Afrique - Asie
Le Cabinet AG CONSEIL FRANCE bénéficie de l’expérience de Maître GALIBERT qui a travaillé vingt cinq années en Afrique francophone en tant que Directeur juridique de banques filiales de la BNP, puis fondateur et directeur du cabinet juridique et fiscal international « AG CONSEIL AFRIQUE » basé à Abidjan.

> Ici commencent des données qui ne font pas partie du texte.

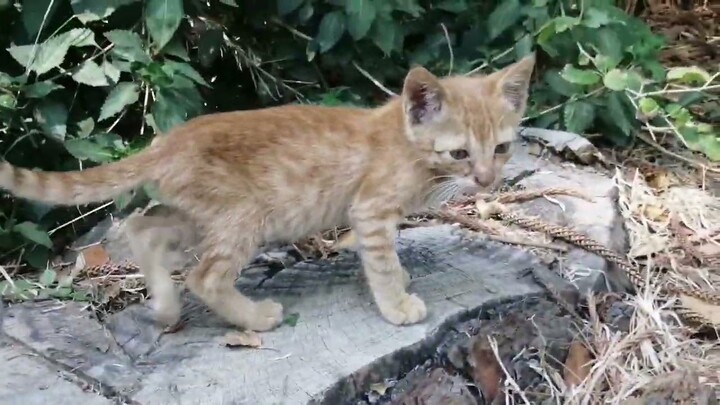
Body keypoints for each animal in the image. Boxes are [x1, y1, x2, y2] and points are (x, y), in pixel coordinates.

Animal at [0, 54, 536, 332]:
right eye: (460, 154)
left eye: (501, 148)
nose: (486, 180)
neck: (405, 143)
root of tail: (169, 139)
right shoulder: (370, 209)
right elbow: (381, 262)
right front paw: (397, 304)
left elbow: (388, 258)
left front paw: (400, 282)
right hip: (244, 217)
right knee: (204, 275)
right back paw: (254, 318)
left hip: (199, 213)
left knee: (141, 226)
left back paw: (165, 307)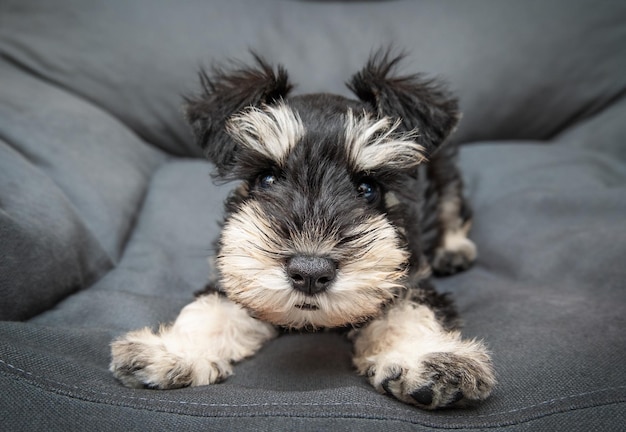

Maître GALIBERT a effectué huit missions en CHINE durant ces deux dernières années pour participer au montage d’une chaîne de boulangeries françaises.
Fort de cette expérience, le cabinet est à même d’intervenir en Afrique francophone, notamment en Côte d’Ivoire et à Madagascar, ainsi qu’en Chine à Pékin pour vous assister dans toute démarche de création de société à capitaux 100% étrangers sans partenaire local ou en forme de joint venture avec des partenaires locaux.
Aussi, le Cabinet peut vous conseiller pour un achat de fonds de commerce, la négociation d’un partenariat commercial ou technique, la formalisation d’un bail commercial et vous apporter tout conseil relativement au droit des sociétés, au droit du travail à la fiscalité applicable aux entreprises des pays en question.
L’Afrique noire et l’OHADA
En Afrique noire, le droit des affaires a connu une remarquable évolution avec l’OHADA (Organisation pour l’harmonisation en Afrique du droit des affaires) qui a unifié non seulement le droit des sociétés, les procédures collectives d’apurement du passif, les sûretés, les procédures de recouvrement simplifié, les voies d’exécution, le droit commercial général (fonds de commerce, baux commerciaux, crédit-bail…), le droit comptable (système comptable dit SYSCOHADA) mais aussi l’arbitrage avec la mise sur pied d’une Cour Commune de justice et d’arbitrage (CCJA).
Ont adhéré à l’OHADA tous les pays d’Afrique noire francophones : Bénin, Burkina Faso, Cameroun, Centrafrique, Comores, Congo, Côte d’Ivoire, Gabon, Guinée, Mali, Niger, Togo, Sénégal, Tchad mais aussi la Guinée Equatoriale et la Guinée Bissau. La RDC est en cours d’adhésion.
Les récentes réformes du droit des sociétés et du droit commercial général à Madagascar sont fortement inspirées pour ne pas dire calquées sur l’OHADA.
D’une façon générale, le droit de l’OHADA est largement inspiré par le droit français et ses dernières évolutions législatives et jurisprudentielles. Le système comptable SYSCOHADA découle principalement du plan comptable français avec quelques emprunts à la comptabilité anglo-saxonne.
La Chine
Dans le cadre de son ouverture sur l’Occident, la Chine a mis sur pied un droit des sociétés succinct (SARL, EURL SA, JOINT VENTURE) et un droit commercial embryonnaire.
Selon la pensée chinoise, l’aspect économique d’une création de société prime sur son aspect juridique.
C’est pourquoi avant d’immatriculer une société, il faut tout d’abord louer un local, l’équiper, y installer ses machines, recruter le personnel, le former, etc… Et finalement ce n’est que lorsque l’entreprise est opérationnelle qu’elle peut déposer son capital financier en banque (qui a déjà été consommé…) et s’immatriculer.
Le bail n’est pas sécurisé par une loi sur le bail commercial, d’où la nécessité de s’attacher le service d’un conseil pour bien étoffer son contrat de bail et de bien s’entendre avec le bailleur. Les conflits entre associés trouvent difficilement une solution en justice, car les autorités estiment que tant qu’il n’y a pas de troubles sur la voie publique générés par de tels conflits, elles ne sont pas vraiment concernées. La création juridique est finalement très laborieuse et passe par près de 14 bureaux sur une durée d’au moins une année. Il faut être patient mais le retour sur l’investissement est généralement bien supérieur à celui réalisable en Europe ou aux USA.